I’ve been so focused on her, and helping her through the course, that the thought of her father slipped my mind. There’s no way it would leave hers, though.

Taking a deep breath, I let it out quietly, easing myself off the plank to hang by my harness alongside Hailey. Not wanting to jostle the line too much and freak her out, I go slow. It has the desired effect when one of her eyes cracks open to see what’s going on, but then it’s closed tight again, and her body tenses as she grips the line harder.
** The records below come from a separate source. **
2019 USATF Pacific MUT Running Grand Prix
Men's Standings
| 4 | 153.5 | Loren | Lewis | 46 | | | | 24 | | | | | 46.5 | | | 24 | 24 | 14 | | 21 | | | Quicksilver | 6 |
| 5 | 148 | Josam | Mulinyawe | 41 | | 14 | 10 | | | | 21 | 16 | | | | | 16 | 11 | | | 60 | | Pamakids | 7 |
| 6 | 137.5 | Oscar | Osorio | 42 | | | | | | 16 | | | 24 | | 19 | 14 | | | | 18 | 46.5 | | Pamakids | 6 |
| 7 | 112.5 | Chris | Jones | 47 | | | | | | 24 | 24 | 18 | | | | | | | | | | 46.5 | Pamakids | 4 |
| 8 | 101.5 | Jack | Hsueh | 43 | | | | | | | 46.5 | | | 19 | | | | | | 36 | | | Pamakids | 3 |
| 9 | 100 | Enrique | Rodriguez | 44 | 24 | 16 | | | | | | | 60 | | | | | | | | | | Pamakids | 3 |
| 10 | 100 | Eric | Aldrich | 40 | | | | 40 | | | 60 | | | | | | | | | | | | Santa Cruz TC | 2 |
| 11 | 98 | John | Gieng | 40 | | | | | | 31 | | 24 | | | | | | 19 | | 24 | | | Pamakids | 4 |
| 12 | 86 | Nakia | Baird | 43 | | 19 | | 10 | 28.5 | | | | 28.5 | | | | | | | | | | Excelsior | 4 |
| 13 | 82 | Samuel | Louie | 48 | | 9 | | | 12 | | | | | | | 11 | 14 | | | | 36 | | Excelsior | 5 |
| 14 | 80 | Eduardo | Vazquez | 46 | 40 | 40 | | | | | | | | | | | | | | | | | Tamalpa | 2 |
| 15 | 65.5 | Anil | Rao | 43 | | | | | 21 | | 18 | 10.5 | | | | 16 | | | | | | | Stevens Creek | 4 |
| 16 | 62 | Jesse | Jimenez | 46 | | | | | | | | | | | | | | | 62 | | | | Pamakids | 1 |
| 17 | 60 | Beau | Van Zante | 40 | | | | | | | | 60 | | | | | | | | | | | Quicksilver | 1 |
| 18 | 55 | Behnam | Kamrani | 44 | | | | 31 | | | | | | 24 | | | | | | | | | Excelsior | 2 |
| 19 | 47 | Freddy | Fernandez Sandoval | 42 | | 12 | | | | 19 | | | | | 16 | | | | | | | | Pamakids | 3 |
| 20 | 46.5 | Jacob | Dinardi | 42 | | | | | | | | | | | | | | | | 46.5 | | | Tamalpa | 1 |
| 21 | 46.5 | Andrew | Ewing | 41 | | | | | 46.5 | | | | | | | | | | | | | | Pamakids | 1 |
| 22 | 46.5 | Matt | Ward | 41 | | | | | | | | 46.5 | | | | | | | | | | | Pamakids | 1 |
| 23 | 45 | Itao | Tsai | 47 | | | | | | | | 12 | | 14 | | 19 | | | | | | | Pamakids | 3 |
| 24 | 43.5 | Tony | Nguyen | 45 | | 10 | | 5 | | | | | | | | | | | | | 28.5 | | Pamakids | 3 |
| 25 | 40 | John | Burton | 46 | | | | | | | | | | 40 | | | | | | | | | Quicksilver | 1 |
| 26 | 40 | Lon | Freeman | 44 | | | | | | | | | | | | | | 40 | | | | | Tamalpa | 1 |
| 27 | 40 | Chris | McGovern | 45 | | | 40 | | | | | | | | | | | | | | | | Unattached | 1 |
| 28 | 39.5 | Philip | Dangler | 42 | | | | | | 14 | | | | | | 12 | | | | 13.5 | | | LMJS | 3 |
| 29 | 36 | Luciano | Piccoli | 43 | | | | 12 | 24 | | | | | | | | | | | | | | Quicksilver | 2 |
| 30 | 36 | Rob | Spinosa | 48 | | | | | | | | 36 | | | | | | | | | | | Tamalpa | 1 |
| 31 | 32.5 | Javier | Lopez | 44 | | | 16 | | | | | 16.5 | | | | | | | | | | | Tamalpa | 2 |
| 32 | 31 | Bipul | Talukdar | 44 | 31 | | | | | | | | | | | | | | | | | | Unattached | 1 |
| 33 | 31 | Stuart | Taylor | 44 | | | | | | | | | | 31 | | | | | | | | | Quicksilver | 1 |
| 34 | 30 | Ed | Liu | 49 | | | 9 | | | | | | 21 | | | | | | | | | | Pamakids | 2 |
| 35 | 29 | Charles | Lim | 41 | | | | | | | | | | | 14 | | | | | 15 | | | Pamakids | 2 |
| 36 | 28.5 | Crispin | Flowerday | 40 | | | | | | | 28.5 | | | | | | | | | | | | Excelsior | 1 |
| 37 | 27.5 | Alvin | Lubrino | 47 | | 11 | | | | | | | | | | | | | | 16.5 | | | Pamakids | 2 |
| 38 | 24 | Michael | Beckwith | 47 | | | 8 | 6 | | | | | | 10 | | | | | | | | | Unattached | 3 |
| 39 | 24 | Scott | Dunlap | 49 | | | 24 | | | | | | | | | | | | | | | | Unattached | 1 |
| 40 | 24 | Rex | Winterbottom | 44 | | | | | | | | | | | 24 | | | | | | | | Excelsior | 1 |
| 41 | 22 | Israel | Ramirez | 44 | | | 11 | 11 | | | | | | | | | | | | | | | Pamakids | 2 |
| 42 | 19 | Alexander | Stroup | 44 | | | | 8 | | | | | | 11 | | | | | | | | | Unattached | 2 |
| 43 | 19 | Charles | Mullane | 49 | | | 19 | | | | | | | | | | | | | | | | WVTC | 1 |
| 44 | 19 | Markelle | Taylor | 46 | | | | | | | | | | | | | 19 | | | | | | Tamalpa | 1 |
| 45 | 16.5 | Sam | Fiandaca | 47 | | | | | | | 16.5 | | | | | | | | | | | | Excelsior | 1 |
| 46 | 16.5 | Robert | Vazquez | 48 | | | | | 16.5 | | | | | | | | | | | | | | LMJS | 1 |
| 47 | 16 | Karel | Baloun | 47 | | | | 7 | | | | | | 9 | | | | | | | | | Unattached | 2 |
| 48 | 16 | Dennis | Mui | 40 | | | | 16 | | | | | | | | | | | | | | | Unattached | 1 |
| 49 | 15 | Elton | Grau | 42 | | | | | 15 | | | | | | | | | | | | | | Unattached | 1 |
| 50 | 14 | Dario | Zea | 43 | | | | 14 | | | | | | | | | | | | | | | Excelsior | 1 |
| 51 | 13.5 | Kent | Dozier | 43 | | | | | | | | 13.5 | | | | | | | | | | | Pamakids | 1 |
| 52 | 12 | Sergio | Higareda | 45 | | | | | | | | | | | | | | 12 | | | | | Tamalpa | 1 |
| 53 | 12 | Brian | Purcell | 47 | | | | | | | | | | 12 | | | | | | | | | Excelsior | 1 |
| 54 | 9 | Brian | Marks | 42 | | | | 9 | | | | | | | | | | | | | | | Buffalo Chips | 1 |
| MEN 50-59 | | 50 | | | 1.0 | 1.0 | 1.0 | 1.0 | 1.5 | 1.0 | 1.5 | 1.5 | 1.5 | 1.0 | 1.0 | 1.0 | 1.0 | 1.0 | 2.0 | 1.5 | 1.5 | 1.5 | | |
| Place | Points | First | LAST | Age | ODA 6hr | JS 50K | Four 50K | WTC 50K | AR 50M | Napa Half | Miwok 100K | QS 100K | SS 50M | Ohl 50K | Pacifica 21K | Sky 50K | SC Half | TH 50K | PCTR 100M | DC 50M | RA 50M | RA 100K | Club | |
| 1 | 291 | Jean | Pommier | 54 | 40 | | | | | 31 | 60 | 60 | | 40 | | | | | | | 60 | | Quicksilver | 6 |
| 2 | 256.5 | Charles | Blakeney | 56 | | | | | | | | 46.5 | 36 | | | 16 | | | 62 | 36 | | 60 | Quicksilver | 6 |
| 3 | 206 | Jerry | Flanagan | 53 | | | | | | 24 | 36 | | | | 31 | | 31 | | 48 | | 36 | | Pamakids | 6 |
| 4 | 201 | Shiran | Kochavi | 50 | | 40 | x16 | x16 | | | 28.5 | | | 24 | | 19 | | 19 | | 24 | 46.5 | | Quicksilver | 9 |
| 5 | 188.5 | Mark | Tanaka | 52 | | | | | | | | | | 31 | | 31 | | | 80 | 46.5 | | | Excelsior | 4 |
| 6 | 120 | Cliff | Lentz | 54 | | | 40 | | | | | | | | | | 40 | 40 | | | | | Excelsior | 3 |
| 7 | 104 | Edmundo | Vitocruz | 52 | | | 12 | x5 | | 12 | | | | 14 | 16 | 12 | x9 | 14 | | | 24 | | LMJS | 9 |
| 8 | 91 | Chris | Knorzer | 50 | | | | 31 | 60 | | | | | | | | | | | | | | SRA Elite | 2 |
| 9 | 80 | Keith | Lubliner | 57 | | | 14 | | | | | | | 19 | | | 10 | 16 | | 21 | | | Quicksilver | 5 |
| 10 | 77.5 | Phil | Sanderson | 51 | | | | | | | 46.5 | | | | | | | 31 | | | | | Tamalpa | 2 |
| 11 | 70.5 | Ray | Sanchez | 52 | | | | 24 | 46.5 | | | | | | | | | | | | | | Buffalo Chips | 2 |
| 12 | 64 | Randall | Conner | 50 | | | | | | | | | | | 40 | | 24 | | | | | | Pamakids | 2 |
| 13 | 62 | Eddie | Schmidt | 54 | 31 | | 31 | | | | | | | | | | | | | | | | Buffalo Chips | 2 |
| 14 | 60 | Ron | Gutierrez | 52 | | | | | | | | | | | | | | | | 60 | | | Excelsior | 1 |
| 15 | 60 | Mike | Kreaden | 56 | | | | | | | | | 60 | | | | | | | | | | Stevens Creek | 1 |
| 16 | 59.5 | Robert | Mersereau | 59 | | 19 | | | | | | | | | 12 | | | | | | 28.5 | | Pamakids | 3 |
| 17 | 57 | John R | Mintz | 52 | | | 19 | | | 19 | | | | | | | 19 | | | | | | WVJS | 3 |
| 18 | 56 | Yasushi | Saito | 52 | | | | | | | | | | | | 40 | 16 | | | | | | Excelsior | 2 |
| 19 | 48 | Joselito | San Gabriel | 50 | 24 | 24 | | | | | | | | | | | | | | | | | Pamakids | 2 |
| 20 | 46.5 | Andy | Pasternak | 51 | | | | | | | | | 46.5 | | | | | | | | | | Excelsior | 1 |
“You can do this. You are doing it,” I whisper to her, reaching a hand out to run a finger from her knuckle up the length of her arm. “The harness has you. You’re trusting it.”

“I have no choice!”

Biting back a smile, I grip her elbow, now that she knows it’s me, and pull her towards me until she’s close enough I can wrap my legs around her, locking them beneath her butt. My arms come around her, gathering her close, and she doesn’t fight at all, even after I give her plenty of time to do so. Instead, she clutches my jacket, her helmet covered head pressing into my shoulder as her face comes in contact with my neck.

“You always have a choice,” I remind her, trying not to enjoy the warmth of her breath against my skin. “You could be kicking and screaming and clawing at the harness in a total panic, but instead you’re just chillin’ in a little panic.”

She snarls at me, “You’re not funny.”

“I’m a little funny.” This time I don’t hold my chuckle back. “Now tell me what you feel.”